SELECTED PASSAGE:
★ ★ ★ ★ ★ ★ ★
Looking forward to learning more about LibraryThing and poking nosily around in other people's books :-)

Cheers,

Rachael
You are most welcome. - L
I see that you have Roddy Doyle's The Deportees in your library but haven't gotten around to it yet. I just finished the book (loved it!) and posted a review. Amazing how well Doyle gets inside the immigrants' heads. The stories were at times warm and touching, at other times laugh out loud funny. When you get around to it, I hope you enjoy it as much as I did.

Deborah
Hi – have you weighed in yet on the next book for Group Reads – Literature? The discussion thread is here. And Irish set up a poll for us here (it can be amended if there’s lots of interest in a book that isn’t on there yet). Hope to see you there!

Terri 'scuse the form letter ;o)
★ ★ ★ ★ ★ ★ ★
Source texts of formatted documents:

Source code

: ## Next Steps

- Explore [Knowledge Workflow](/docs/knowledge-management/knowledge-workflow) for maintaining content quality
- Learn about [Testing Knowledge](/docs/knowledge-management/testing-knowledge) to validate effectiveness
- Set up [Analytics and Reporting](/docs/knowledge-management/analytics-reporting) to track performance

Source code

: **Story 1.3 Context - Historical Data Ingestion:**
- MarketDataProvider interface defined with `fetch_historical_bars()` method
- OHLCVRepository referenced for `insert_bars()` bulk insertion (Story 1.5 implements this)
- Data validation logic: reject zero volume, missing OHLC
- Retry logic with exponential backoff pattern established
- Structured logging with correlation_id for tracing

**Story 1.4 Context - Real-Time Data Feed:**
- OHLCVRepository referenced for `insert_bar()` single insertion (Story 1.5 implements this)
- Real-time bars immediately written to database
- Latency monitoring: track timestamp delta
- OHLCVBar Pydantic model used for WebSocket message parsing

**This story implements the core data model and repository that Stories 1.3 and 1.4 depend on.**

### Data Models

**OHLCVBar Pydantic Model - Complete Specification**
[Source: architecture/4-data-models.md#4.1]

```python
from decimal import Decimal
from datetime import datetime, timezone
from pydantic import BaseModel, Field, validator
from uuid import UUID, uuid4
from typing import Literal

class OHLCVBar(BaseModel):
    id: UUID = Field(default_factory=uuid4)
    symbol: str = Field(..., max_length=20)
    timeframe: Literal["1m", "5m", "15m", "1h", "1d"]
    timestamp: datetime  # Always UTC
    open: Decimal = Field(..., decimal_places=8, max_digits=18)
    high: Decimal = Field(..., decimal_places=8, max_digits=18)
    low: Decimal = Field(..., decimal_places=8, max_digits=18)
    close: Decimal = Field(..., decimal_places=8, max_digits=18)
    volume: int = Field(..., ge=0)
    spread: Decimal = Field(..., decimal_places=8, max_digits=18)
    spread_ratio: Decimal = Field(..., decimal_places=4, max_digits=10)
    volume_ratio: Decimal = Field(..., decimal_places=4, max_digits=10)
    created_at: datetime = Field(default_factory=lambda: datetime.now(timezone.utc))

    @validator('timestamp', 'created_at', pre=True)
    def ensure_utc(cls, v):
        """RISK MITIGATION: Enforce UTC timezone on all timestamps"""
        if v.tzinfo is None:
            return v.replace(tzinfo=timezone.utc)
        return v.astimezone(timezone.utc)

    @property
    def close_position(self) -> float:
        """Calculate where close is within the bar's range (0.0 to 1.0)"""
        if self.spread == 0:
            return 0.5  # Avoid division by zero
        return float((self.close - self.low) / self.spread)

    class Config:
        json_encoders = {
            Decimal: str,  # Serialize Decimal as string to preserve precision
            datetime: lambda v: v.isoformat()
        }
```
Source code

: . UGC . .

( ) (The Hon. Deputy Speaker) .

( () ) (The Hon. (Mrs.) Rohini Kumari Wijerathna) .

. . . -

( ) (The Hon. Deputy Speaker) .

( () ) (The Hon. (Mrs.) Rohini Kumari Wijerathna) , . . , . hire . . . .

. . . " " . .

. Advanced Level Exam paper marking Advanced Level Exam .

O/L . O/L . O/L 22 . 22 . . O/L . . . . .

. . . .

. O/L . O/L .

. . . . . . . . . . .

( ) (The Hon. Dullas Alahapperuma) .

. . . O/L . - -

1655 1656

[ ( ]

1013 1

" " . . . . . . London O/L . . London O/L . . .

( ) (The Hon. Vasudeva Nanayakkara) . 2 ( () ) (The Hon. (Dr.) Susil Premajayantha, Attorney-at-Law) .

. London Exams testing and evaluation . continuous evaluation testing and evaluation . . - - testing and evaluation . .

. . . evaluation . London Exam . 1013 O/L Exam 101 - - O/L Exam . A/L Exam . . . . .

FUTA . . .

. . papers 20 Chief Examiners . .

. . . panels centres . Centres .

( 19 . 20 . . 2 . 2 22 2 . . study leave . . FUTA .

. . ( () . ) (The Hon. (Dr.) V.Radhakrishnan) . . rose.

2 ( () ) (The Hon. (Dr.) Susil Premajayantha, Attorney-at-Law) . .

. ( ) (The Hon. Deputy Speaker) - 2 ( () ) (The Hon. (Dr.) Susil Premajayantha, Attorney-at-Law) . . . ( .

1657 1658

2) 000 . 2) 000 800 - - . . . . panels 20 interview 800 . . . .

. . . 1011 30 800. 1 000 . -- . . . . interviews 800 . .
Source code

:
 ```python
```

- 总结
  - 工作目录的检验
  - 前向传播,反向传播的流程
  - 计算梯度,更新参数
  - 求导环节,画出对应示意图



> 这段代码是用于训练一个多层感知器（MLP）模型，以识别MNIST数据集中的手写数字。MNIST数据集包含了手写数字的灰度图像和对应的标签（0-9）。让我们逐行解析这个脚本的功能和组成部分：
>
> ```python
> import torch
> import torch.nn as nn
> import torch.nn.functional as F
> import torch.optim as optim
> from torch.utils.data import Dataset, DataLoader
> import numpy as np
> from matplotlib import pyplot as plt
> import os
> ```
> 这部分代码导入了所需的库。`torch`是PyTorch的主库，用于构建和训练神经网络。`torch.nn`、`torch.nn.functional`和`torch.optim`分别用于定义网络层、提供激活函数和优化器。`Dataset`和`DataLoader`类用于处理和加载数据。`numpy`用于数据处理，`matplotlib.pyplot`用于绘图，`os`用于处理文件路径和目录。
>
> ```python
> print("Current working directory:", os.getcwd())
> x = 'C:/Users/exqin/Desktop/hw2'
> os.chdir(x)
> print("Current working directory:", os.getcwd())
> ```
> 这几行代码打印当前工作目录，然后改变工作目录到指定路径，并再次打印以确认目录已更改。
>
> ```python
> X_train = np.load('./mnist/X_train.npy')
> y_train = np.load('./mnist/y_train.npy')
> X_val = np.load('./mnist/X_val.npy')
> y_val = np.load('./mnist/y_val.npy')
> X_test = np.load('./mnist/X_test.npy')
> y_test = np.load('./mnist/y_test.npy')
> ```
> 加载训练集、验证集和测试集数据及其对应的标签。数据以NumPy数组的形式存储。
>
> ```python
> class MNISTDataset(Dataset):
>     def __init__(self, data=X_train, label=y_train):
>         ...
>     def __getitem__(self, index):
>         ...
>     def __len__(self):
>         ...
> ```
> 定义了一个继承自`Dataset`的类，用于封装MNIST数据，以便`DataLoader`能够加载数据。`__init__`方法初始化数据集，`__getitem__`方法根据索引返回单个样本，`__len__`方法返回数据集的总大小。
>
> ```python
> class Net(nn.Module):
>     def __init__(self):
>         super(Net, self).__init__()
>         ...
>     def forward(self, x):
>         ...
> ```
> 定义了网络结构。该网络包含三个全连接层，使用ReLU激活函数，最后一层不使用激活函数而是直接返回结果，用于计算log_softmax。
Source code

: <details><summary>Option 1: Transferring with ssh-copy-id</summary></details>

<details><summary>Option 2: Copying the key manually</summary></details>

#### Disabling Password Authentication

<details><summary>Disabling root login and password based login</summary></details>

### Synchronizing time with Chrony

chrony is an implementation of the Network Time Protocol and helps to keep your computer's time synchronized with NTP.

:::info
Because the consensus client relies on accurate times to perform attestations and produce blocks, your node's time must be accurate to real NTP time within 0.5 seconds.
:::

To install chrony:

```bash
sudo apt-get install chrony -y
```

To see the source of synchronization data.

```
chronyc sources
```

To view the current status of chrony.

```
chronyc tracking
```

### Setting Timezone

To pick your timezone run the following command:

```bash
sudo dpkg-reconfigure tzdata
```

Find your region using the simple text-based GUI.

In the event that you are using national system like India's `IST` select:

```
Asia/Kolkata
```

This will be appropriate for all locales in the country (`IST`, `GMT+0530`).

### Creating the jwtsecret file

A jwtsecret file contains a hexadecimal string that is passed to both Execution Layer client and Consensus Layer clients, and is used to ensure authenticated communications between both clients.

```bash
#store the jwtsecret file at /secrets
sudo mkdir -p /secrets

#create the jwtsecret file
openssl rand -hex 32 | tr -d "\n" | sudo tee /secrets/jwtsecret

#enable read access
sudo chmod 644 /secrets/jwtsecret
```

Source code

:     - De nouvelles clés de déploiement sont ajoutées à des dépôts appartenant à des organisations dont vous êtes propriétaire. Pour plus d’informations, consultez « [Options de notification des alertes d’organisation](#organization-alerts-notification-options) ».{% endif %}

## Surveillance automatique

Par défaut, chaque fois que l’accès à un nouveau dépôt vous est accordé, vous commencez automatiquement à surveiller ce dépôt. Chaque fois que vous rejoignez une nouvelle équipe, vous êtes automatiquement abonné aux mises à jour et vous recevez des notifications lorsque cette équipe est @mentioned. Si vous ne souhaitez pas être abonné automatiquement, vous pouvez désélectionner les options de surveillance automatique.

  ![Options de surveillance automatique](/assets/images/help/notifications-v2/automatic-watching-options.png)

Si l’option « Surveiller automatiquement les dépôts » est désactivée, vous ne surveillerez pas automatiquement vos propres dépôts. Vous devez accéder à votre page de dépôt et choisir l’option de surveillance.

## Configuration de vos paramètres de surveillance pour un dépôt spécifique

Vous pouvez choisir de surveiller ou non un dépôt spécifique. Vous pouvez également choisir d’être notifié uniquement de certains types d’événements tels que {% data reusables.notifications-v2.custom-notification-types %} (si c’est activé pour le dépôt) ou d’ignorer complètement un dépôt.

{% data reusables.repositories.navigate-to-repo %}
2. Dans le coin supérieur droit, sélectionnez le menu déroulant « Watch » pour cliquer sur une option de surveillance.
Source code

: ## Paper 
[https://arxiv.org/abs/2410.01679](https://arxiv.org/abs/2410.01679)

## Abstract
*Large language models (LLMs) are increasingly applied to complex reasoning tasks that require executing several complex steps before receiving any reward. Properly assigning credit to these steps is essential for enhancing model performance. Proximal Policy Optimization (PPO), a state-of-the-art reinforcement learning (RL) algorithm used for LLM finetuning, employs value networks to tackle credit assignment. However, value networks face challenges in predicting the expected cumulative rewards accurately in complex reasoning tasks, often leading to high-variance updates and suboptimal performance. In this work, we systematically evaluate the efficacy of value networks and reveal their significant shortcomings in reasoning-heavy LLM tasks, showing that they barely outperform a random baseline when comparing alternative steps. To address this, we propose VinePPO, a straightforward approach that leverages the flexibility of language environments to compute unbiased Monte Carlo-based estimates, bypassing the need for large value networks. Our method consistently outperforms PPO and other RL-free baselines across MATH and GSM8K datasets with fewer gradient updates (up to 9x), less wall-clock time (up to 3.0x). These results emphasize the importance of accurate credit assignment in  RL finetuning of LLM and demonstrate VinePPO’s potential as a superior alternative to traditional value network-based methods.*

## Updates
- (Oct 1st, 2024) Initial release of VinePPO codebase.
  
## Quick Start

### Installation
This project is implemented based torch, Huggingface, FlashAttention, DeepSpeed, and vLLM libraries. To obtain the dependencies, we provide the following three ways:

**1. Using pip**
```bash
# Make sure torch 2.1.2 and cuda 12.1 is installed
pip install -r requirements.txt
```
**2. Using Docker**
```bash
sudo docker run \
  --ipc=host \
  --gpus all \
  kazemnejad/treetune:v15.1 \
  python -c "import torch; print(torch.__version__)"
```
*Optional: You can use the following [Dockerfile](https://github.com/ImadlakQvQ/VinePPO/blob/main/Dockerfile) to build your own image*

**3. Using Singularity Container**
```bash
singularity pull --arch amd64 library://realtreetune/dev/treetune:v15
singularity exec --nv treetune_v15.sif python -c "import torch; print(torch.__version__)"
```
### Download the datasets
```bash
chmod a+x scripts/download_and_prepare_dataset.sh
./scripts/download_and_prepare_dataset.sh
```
★ ★ ★ ★ ★ ★ ★
ASSIGNMENT 1:
Reproduce the LibraryThing messages word for word between "Looking forward to" and "form letter ;o)", inclusive.
ASSIGNMENT 2:
In the LibraryThing messages, who set up a poll for the next Group Reads – Literature book?

ANSWER SECTION 1:
Looking forward to learning more about LibraryThing and poking nosily around in other people's books :-)

Cheers,

Rachael
You are most welcome. - L
I see that you have Roddy Doyle's The Deportees in your library but haven't gotten around to it yet. I just finished the book (loved it!) and posted a review. Amazing how well Doyle gets inside the immigrants' heads. The stories were at times warm and touching, at other times laugh out loud funny. When you get around to it, I hope you enjoy it as much as I did.

Deborah
Hi – have you weighed in yet on the next book for Group Reads – Literature? The discussion thread is here. And Irish set up a poll for us here (it can be amended if there’s lots of interest in a book that isn’t on there yet). Hope to see you there!

Terri 'scuse the form letter ;o)

ANSWER SECTION 2:
Irish